Deck : Shirley and Benji Varghese's elegant, green home in Neelangarai is not the work of a designer: it's a labour of love that reflects the couple's own personality, writes Hema Vijay
Location : Neelankarai
Architect : V. Jeevan
“When we built the house (1988), forget civilisation, there was not even a blade of grass here”, says Benji Varghese. That's something hard to imagine looking at the sprawling, green landscape that Benji and Shirley Varghese have created around their house.
This is a house that rolls casually down to the sea, taking off from a structure that sports a gay amalgam of sloping roofs. A two-storied structure under its umpteen sloping roofs, the house opens up from a portico to its inner spaces.
From the living room at its far end, it leads out through another portico into a backyard where most of the green action is set. Water cascades down a rockery by the portico here, and you step out on to a hilly lawn that includes walking trails, stone seats under shady trees, and a cute swimming pool flanked by a pagoda-roofed enclosure.
At the point where the Varghese residence meets the sea, there is a grove with frangipani trees, date palms, casuarinas, sea grapes and temple trees. “Since we like to have our gatherings out on the lawn, we decided to have a grove, which would act as a green barrier to create privacy”, Shirley says.

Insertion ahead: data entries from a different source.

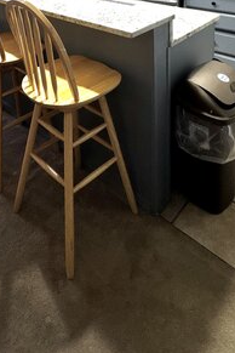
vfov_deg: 45.2
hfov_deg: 40.7
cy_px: -30
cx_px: 84
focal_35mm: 32
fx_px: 313
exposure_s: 1/120
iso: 250
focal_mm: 2.22
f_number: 2.2
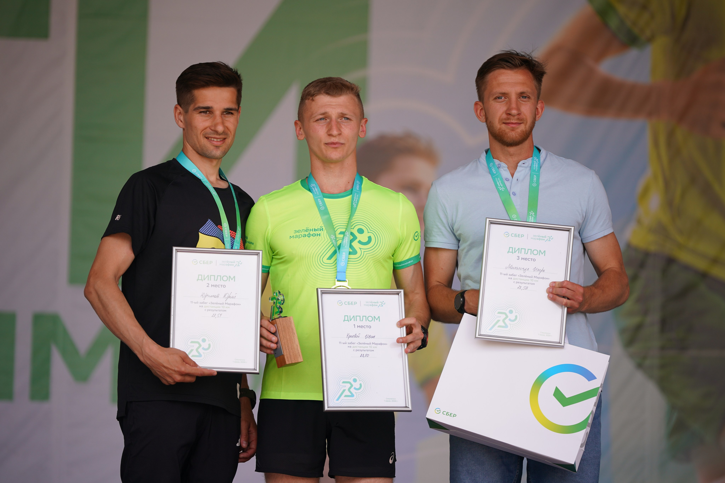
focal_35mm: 164
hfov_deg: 12.5
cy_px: 242
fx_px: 3303
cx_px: 362
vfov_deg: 8.4
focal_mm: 164
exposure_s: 1/1000
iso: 200
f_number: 2.8
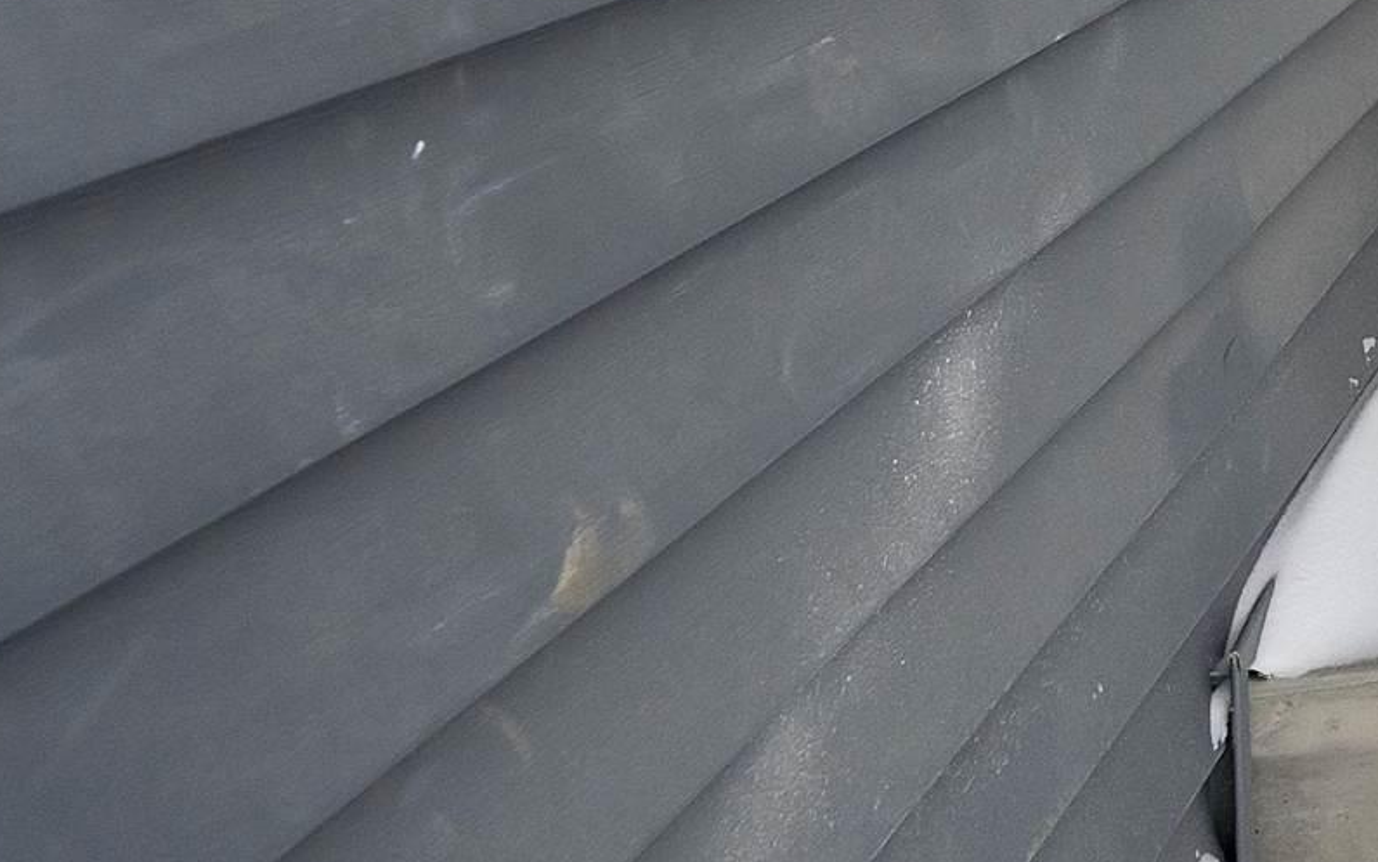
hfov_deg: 20.4
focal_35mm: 65
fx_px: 2440
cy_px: -442
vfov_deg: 17.8
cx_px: 2583
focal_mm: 11
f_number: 4.5
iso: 640
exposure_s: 1/125
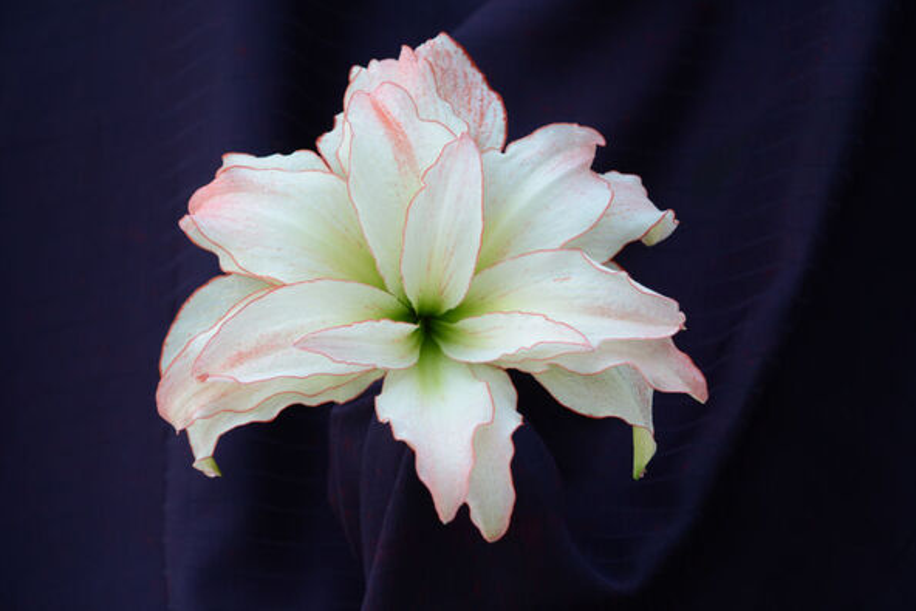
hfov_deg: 23.1
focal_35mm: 88
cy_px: 306
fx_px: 2240
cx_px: 463
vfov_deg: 15.5
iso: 100
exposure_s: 1/80
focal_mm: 58
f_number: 6.3
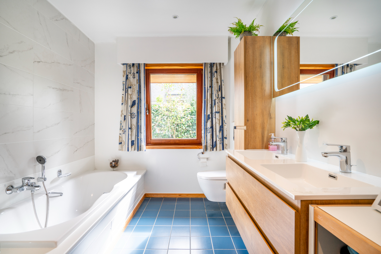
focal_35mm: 17
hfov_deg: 93.3
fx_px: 180
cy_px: 127
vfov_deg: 70.5
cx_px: 190
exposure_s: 1/5
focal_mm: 17
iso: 100
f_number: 11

The couple was also particular about not having an interior designer do up their home. “We wanted our house to reflect our personality and our life.” So, everything that you see here — right from the gloriously hued athangudi tiles on the floor to the gorgeous figurative paintings that adorn the walls, the gleaming and intricately carved ethnic furniture, the stained glass lamps and other curios that you find all around — were collected by the
two on their travels or acquired over the years. And then of course, there are the ceramic and other art works created by Shirley herself, which Benji dotingly displays.
USP : A truly warm house that matches the grace of its inhabitants, and a very interesting garden that stretches into the seashore.